Here I told him to move to the last event of this life;
“I am very old now. There are other people around. There are balloons in the room. As if it’s a birthday party. People are not sad. My daughter and grand kids are around. I am married to someone else. My ex-girl friend is also present. We remained good friends all these years. We still have a special bond. She confesses that she loved me all these years. She holds my hand and tries to assure me of her love. But I know that she couldn’t come to terms with my skin and face. I married some other woman. My wife is not around. Seems that she has already passed away. It’s a hospital room. Same night I die in my sleep. My last thoughts are that now I have a confirmation that she too loved me but I feel sad that nothing happened between us because of my face and skin.”

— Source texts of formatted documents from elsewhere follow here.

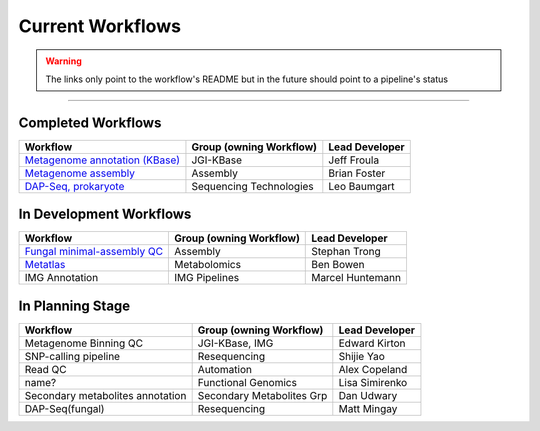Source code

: #################
Current Workflows 
#################

.. warning::
	The links only point to the workflow's README but in the future should point to a pipeline's status 

------------------------------------------

===================
Completed Workflows
===================

+---------------------------------------------------------------------------------------------------+-------------------------+----------------+
|Workflow                                                                                           |Group (owning Workflow)  |Lead Developer  |
+===================================================================================================+=========================+================+
|`Metagenome annotation (KBase) <https://gitlab.com/jfroula/jaws-metagenome-annotation>`_           |JGI-KBase                |Jeff Froula     |
+---------------------------------------------------------------------------------------------------+-------------------------+----------------+
|`Metagenome assembly <https://gitlab.com/jfroula/jgi_meta_assem>`_                                 |Assembly                 |Brian Foster    |
+---------------------------------------------------------------------------------------------------+-------------------------+----------------+
|`DAP-Seq, prokaryote <https://gitlab.com/jfroula/leo_dap>`_                                        |Sequencing Technologies  |Leo Baumgart    |
+---------------------------------------------------------------------------------------------------+-------------------------+----------------+

========================
In Development Workflows
========================

+---------------------------------------------------------------------------------------------------+-------------------------+----------------+
|Workflow                                                                                           |Group (owning Workflow)  |Lead Developer  |
+===================================================================================================+=========================+================+
|`Fungal minimal-assembly QC <https://bitbucket.org/berkeleylab/jgi-fungal-asm/src/develop-cori/>`_ |Assembly                 |Stephan Trong   |
+---------------------------------------------------------------------------------------------------+-------------------------+----------------+
|`Metatlas <https://github.com/biorack/metatlas>`_                                                  |Metabolomics             |Ben Bowen       |
+---------------------------------------------------------------------------------------------------+-------------------------+----------------+
|IMG Annotation                                                                                     |IMG Pipelines            |Marcel Huntemann|
+---------------------------------------------------------------------------------------------------+-------------------------+----------------+

=================
In Planning Stage
=================

+---------------------------------------------------------------------------------------------------+-------------------------+----------------+
|Workflow                                                                                           |Group (owning Workflow)  |Lead Developer  |
+===================================================================================================+=========================+================+
|Metagenome Binning QC                                                                              |JGI-KBase, IMG           |Edward Kirton   |
+---------------------------------------------------------------------------------------------------+-------------------------+----------------+
|SNP-calling pipeline                                                                               |Resequencing             |Shijie Yao      |
+---------------------------------------------------------------------------------------------------+-------------------------+----------------+
|Read QC                                                                                            |Automation               |Alex Copeland   |
+---------------------------------------------------------------------------------------------------+-------------------------+----------------+
|name?                                                                                              |Functional Genomics      |Lisa Simirenko  |
+---------------------------------------------------------------------------------------------------+-------------------------+----------------+
|Secondary metabolites annotation                                                                   |Secondary Metabolites Grp|Dan Udwary      |
+---------------------------------------------------------------------------------------------------+-------------------------+----------------+
|DAP-Seq(fungal)                                                                                    |Resequencing             |Matt Mingay     |
+---------------------------------------------------------------------------------------------------+-------------------------+----------------+


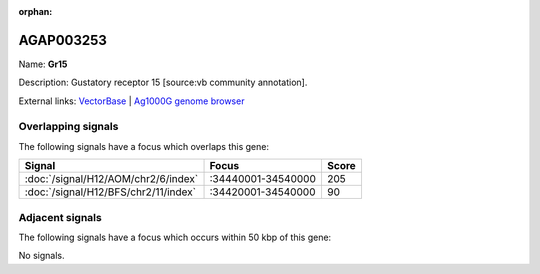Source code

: :orphan:

AGAP003253
=============



Name: **Gr15**

Description: Gustatory receptor 15 [source:vb community annotation].

External links:
`VectorBase <https://www.vectorbase.org/Anopheles_gambiae/Gene/Summary?g=AGAP003253>`_ |
`Ag1000G genome browser <https://www.malariagen.net/apps/ag1000g/phase1-AR3/index.html?genome_region=2R:34483756-34485232#genomebrowser>`_

Overlapping signals
-------------------

The following signals have a focus which overlaps this gene:



.. cssclass:: table-hover
.. csv-table::
    :widths: auto
    :header: Signal,Focus,Score

    :doc:`/signal/H12/AOM/chr2/6/index`,":34440001-34540000",205
    :doc:`/signal/H12/BFS/chr2/11/index`,":34420001-34540000",90
    



Adjacent signals
----------------

The following signals have a focus which occurs within 50 kbp of this gene:



No signals.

When I asked him that what lessons he learned in that life, he told me that he wants a connection beyond appearances. He doesn’t want any insecure feeling about his or someone else’s looks if the love is real:
“I wish to be accepted as I am even if I am imperfect. I need to learn to love my self first before anyone makes an opinion about my appearance. My skin is just a cocoon, which separates me from others. There is no reason for me or anyone else to suffer because of skin. That life was tough for me. I didn’t get what I wanted and suffered very much even though I died peacefully. In this life again when my girl friend left me, my acne problem flared up. Though I am attractive and good looking in this life but my acne problem has a huge bearing on my psyche and I again fear rejection because of that. I do not have enough confidence. I do not speak when I should. I fear taking initiatives when it comes to girls. I feel that I shouldn’t be in a relationship. I strongly believe that physical appearances should never interfere in matters of true love. After today I will stop looking for excuses and open myself for taking initiatives & loving and living life. I will accept what I am and will never be apologetic for that.”
Months later when he came for follow up sessions I found him beaming with joyful confidence. He told me that now his acne is going away and he is responding to the treatment as never before. He told me that he feels very confident and everyone around is noticing his positive attitude.